Wednesday, October 7, 2009

What we know Wednesday: The Heisenberg Abortion

With my Shut-up Sunday rant on abstinence-only education I thought I’d follow it up with a debunking of a bumper sticker slogan that right wingers love to use: “Life begins at conception”.

This is a platform that should be debunked in high school health class.

Conception is when the sperm fertilizes the egg forming a zygote, this zygote travels down the fallopian tube for four days. It does not attach itself to the uterus and is completely independent of the mother. In a natural conception (people having sex) the zygote cannot be observed, zygotes can only be seen under a microscope outside of the body.

In rare cases the egg will spontaneously begin dividing leading to asexual zygote formation. In the few cases where these have gone all the way to birth the offspring was a female genetically identical to the mother, no baby Jesus that way.

Pregnancy doesn’t begin until the zygote attaches itself to the uterus and becomes an embryo. At that time the woman’s body begins to undergo changes that can be observed.

In a healthy female in her 20s the zygote attaches itself to uterus roughly 65% of the time. The other 35% of the time it is passed out of her body in the menstrual cycle. As the woman gets older the uterus becomes less receptive to the zygote and the chances of it attaching become smaller.

In other words if you believe that life begins at conception and you are trying to get pregnant and both the man and woman have no fertility problems, if you don’t succeed in a month you should gather up your rags and have a funeral. Chances are a zygote lies dead on one of them.

The fact that the zygote needs to attach itself to the uterus for pregnancy is the principle behind the “morning after drug”. It conditions the uterus to be in an unreceptive state, blocking the zygote from attaching.

Although the “Life begins at Conception” is a catchy bumper sticker phrase, it means that life would start at an unobservable, and therefore indeterminate, time. As all women over childbearing age may or may not have a zygote floating around. Therefore, all women would be responsible for caring for a life that may or may not exist.

As the same people who scream that phrase want a stricter legal responsibility placed on women to care for the embryo than the child after it is born, transferring that to a zygote means all women would have to take extreme measures to protect a zygote that may or may not exist.

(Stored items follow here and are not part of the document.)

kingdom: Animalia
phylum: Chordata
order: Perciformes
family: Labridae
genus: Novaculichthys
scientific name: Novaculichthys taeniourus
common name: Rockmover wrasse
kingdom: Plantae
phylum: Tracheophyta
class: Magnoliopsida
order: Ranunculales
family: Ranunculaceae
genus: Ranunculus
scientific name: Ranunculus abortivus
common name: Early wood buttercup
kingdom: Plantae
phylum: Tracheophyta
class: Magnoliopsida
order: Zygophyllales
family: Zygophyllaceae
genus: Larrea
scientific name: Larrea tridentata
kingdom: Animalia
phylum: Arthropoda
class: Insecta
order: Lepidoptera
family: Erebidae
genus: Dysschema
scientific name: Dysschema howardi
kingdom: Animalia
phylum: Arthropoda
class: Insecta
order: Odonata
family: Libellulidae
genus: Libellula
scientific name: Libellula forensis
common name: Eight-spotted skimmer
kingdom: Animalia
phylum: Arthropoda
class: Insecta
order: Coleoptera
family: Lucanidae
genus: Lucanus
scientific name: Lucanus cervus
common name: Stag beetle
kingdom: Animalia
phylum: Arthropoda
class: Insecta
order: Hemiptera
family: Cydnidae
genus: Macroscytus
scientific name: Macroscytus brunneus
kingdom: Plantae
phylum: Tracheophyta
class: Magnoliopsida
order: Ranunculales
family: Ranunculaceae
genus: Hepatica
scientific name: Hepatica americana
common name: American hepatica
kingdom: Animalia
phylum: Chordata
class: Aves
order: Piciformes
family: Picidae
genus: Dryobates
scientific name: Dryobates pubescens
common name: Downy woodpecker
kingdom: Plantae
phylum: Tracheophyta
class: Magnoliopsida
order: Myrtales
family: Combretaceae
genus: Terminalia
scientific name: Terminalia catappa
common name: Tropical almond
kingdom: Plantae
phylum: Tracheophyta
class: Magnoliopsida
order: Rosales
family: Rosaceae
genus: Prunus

In other words all women of childbearing age would need to stay home and care for something that may or may not exist.

4 comments:

Jen said...

You're wading into the abortion debate I assume. It hardly matters of course. If you don't want to have a baby then don't have sex. It's pretty simple. True having sex does not guarantee a pregnancy and even a pregnancy does not guarantee a live birth but if you are young the odds are better. If you don't want to take care of a child then you (or whomever is having sex) should not be having sex. I'm not saying abstinence teaching works, it is quite clear that it doesn't but when a woman becomes pregnant after sex no one should be surprised, even if she (yes, she since most men don't worry their pretty little heads over it) was using birth control.

Darrell B. Nelson said...

In this post I was merely making fun of a stupid bumper sticker slogan that shows that the people who say it have no clue about reproductive science when they say life begins before pregnancy.
After pregnancy it is a whole other matter, then it becomes a legal issue which I'm sure I'll post on some time in the future.

Jen said...

Sorry, I took it way tooo seriously. Sometimes I forget where I am.

Darrell B. Nelson said...

Don't worry as soon as I get around to it, I hope make a post that is sure to offend just about everyone. Hopefully I can do it on my next Temper Tantrum Tuesday. Unless the evil cat minions distract me or I get caught up in the next four chapters of my latest novel, or someone helps fix a short story that didn't come out the way I intended, ect, ect.